Reflecting on my life and career, I have been blessed with many honors. I was recognized by the New York State Agricultural Society, a 191-year old organization where I was privileged to serve as secretary for more than ten years. I was President of the National Association of Agricultural Marketing Officials. I was Chairman of the Board of Directors of the Albany YMCA and served for eight years on the executive board of the Capital District YMCA. I have humbly accepted many awards and certificates and plaques. And while I am grateful for every honor and the entity that bestowed it, only one award adorns the wall in my den: The HMRRC Hall of Fame plaque I received in 2019. That is the most meaningful, the most important to me, because of the relationships from which it stemmed.

The Good Life - which has nothing to do with running, and everything to do with running - concludes that "people who are more socially connected to family, to friends, to community, are happier, they're physically healthier, and they live longer than people who are less well connected." I suspect one year with the HMRCC would have taught the researchers just as much as they learned in 80 years of longitudinal study.

Ed. Note: Mike originally submitted his article as a poem, and I asked him if he could flesh it out into a longer article. He did and I loved his article, but I also realized that his poem should be included as it adds more insight into his powerful message. Thank you, Mike!

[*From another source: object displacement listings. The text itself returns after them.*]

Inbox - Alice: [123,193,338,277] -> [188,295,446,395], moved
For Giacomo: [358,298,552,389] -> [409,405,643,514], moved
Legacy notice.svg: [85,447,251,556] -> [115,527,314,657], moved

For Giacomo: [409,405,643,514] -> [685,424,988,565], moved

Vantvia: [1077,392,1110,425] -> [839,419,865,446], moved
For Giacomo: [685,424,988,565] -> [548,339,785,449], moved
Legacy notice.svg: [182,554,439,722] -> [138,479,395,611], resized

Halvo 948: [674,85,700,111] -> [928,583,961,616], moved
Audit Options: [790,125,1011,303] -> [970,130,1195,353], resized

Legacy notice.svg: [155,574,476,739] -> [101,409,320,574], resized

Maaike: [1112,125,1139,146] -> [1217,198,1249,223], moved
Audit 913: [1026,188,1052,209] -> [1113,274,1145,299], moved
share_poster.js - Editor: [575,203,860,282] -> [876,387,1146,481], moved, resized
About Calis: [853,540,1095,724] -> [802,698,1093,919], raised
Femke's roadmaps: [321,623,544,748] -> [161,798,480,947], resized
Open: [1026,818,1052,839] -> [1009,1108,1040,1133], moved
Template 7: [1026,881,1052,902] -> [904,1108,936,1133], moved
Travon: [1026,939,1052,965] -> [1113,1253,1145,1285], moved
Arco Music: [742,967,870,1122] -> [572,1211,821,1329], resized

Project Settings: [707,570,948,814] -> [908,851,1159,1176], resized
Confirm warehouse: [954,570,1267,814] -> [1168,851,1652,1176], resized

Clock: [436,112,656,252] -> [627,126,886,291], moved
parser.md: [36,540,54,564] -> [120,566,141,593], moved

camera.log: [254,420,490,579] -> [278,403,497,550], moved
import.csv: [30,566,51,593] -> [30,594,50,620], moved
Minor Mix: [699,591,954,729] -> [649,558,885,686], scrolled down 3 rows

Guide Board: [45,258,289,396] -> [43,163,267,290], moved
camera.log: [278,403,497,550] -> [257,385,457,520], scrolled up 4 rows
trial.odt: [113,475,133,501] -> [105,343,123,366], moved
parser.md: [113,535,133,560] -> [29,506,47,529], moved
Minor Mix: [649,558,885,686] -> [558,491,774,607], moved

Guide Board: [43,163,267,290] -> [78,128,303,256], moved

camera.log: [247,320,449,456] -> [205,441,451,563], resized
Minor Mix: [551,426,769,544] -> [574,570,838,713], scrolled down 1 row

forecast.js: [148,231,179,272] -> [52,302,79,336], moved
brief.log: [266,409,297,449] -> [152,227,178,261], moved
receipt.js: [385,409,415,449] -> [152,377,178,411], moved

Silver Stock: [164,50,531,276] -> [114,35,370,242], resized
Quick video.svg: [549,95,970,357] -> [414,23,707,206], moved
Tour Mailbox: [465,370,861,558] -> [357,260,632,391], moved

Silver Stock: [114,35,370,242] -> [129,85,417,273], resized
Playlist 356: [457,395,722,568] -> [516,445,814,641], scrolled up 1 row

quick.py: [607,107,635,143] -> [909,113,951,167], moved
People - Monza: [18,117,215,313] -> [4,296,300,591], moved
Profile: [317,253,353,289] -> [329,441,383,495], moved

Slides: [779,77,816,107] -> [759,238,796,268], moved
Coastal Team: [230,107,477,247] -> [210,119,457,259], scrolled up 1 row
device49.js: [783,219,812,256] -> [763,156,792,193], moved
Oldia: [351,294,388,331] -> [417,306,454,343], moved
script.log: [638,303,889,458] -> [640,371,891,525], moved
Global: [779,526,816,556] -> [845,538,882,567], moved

When I returned to the Albany area after nine years in Rochester, I knew few people. There was, however, a group in the Capital District:
male and female and in between
young and old
black, white and other colors
married and single
rich and poor
professional and working class
Who met weekends:
rain, sunshine or snow
hot, cold or windy
For: twenty mile training runs or perhaps to run 6.2 miles as fast as their legs could carry them or a slower amble of various distances.
That is the group I wanted to be with. Since it was open to all, the talented and less so, I was welcomed. They called themselves HMRRC and they were my friends for the next forty plus years. While I no longer run, I still meet with a few of those warriors to reminisce and talk of the future. It is a good life.